I am not so convinced that we are about to have revenue streams such as those in Europe. The Yankee Group projects that 200 billion messages per year by 2005 will account for five percent of all telecom revenue in the U.S. by 2005. Currently, one percent of revenue is derived from wireless data transmissions. Mobile Lifestreams projects that by December 2002, North America will be sending seven billion messages per month, as compared to 27 billion for the European Union, 10 billion for Asia, and 450 million for Africa.

Mobile industry execs have high hopes that data volumes, which have been a cash cow for the fixed lines, will find a place on the wireless side. Motorola has discontinued all one-way pagers in favor of SMS and its BlackBerry messaging system. At present, there are only two million two-way data subscribers in the U.S. Further, SMS is still viewed by many as a social tool, even within a business setting.

An executive at a premiere brand name multi-national describes how BlackBerry was ordered for the entire product team for the purposes of facilitating communications among the group. Although she remembers several times how useful the instant receipt of facts became, on most occasions, BlackBerry was used to coordinate lunch plans. Besides, when BlackBerry was carried in a briefcase or purse and not on a belt, it was difficult if not impossible for the women in the group to hear the ring tone. By contrast, ring tones have evolved to a high art form overseas, borrowing the technique of sampling from the hip-hop community and alerting their owners with clips from Fat Joe, Eminem, Tweet, Holly Valance, and Ms. Dynamite.

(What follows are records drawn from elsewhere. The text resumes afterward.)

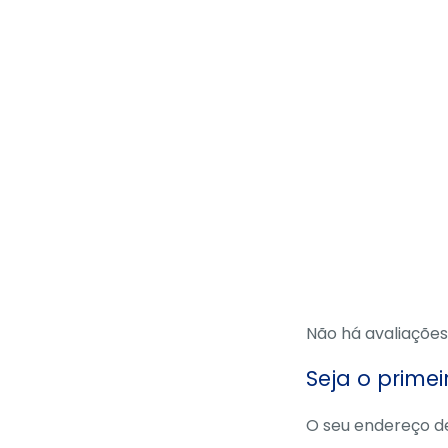
Não há avaliações
Seja o prime
O seu endereço de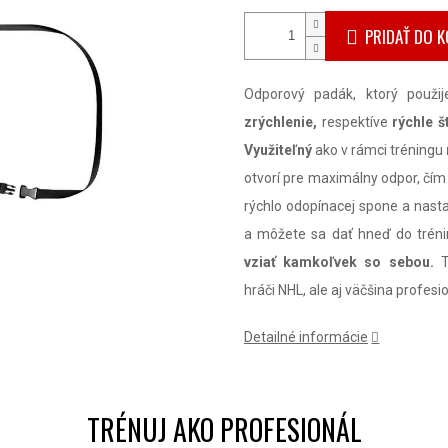
PRIDAŤ DO K
Odporový padák, ktorý použi
zrýchlenie,
respektíve
rýchle št
Využiteľný
ako v rámci tréningu
otvorí pre maximálny odpor, čí
rýchlo odopínacej spone a nas
a môžete sa dať hneď do trén
vziať kamkoľvek so sebou.
Tr
hráči NHL, ale aj väčšina profesi
Detailné informácie
TRÉNUJ AKO PROFESIONÁL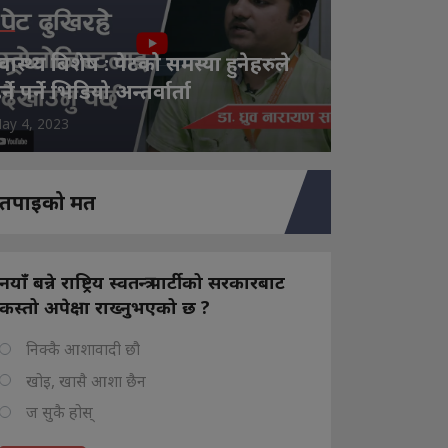
्वास्थ्य बिशेष : पेटको समस्या हुनेहरुले
ेर्ने पर्ने भिडियो अन्तर्वार्ता
ay 4, 2023
तपाइको मत
नयाँ बन्ने राष्ट्रिय स्वतन्त्र पार्टीको सरकारबाट
कस्तो अपेक्षा राख्नुभएको छ ?
निक्कै आशावादी छौ
खोइ, खासै आशा छैन
ज सुकै होस्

To its credit, Motorola has made some smart moves by teaming with AOL Time Warner to make its AOL Instant Message service available via the BlackBerry handset. During the course of each day, AOL customers send more than one million messages. Likewise, Motorola's new Mobile Café Service will take the company into the content arena by offering wireless content to carriers, including messaging, entertainment, corporate productivity tools, and mobile commerce. Further, the novelty and entertainment qualities have not been lost on Motorola, which has licensed the use of Warner's archive of Looney Tunes characters for adaptation as ring tones, screen savers, and wireless games.